Tonight I attended and participated in a 17 and up HIP HOP class taught by a choreographer from L.A.! It was VERY fun, but I think my body was not ready for the hour and a half class. I knew I was in trouble during the warm-up when I saw all of the teenagers stretch like they were in the circus. The routine wasn't so bad, however, when they broke us into groups and I had perform with the teenagers, I felt like a friggin' golden girl. There were only 4 "old" hags, including myself and believe you me, we didn't move the way the youngsters did. I had and blast and was really glad that I took the class, but tomorrow my body will be pissed off at me. Especially when the rigor mortis sets in!
Wednesday, June 10, 2009
The sun is not the only "son" melting my brain!
I love the summer don't get me wrong, but it's only June 10th and I have already flushed all of the stuff I learned throughout the school year, down the toilet! I keep reading all of these articles about how to get your children to retain all of their hard work learned throughout the school year and now I am searching for a solution on how to salvage my mommy brain. I signed up our little guy for summer preschool and forgot when it started. It started last week. I also signed up for tennis camp, yep, you guess it, FORGOT! This is stuff I have been looking forward to for all spring, and poof!, I FORGOT! No words can explain how badly I wanted to schlep the boy off to granny's last week, when all along, I had already made arrangements.
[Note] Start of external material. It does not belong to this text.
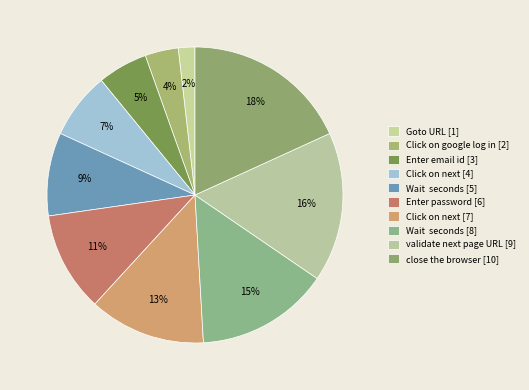

Rank the categories by value from lowest to highest.

Goto URL, Click on google log in, Enter email id, Click on next, Wait  seconds, Enter password, Click on next, Wait  seconds, validate next page URL, close the browser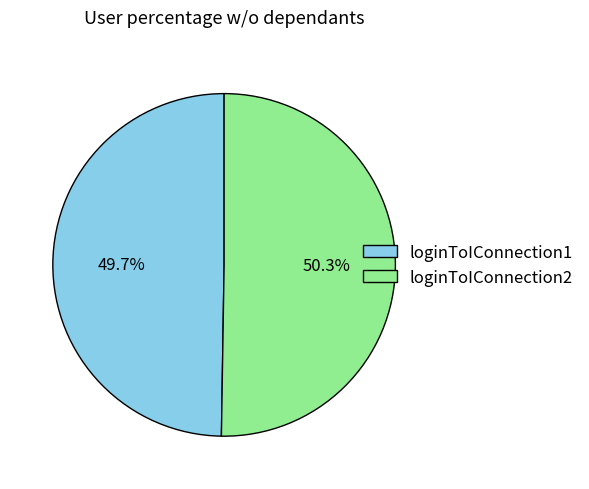

What percentage is the loginToIConnection1 slice, to the nearest percent?

50%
Oh well!
I guess my fun in the sun has melted my memory and my actual son has innocently torched the rest of my brain! I am back on track tomorrow, no more FORGETTING! Note to self: Don't blame "little guy" when he starts school and loses IQ points during the summer, blame genetics! I probably got it from my mom, the NUT!
I guess my fun in the sun has melted my memory and my actual son has innocently torched the rest of my brain! I am back on track tomorrow, no more FORGETTING! Note to self: Don't blame "little guy" when he starts school and loses IQ points during the summer, blame genetics! I probably got it from my mom, the NUT!
Tuesday, June 2, 2009
If you can't tone it,tan it!
I've been a little bit bolder this summer compared to those of summers past. Bolder,by means of my swimming attire. I have proudly been sportin' smaller bikinis this year,rather than my typical "prude-ish" ones worn in the past two years (post-baby),not because I am any smaller, but because I can! In fact, I am here to tell all of the mommies out there, who are hiding their super-fly bods, to show us what you got! Don't worry about such-and-such who just can't get back to "normal", inspire them! I don't think I can win any HOT body contests, but after reading the most recent issue of people magazine with Melissa Joan Hart on the cover, I put away my old lady suits and replaced them with bikinis that cover my boobies and ass,of course. Save the stringy numbers for "adult" swim, what if your hooter pops out in front of your kid's friends, they will never live it down! You can still be sexy and chase your little monsters in an appropriate bikini! Thongs by the kiddie pool are not appropriate! I repeat, THONGS, BY THE KIDDIE-POOL ARE NOT APPROPRIATE! And my motto for this summer of 2009 is : If you can't tone it, tan it! Happy Summer!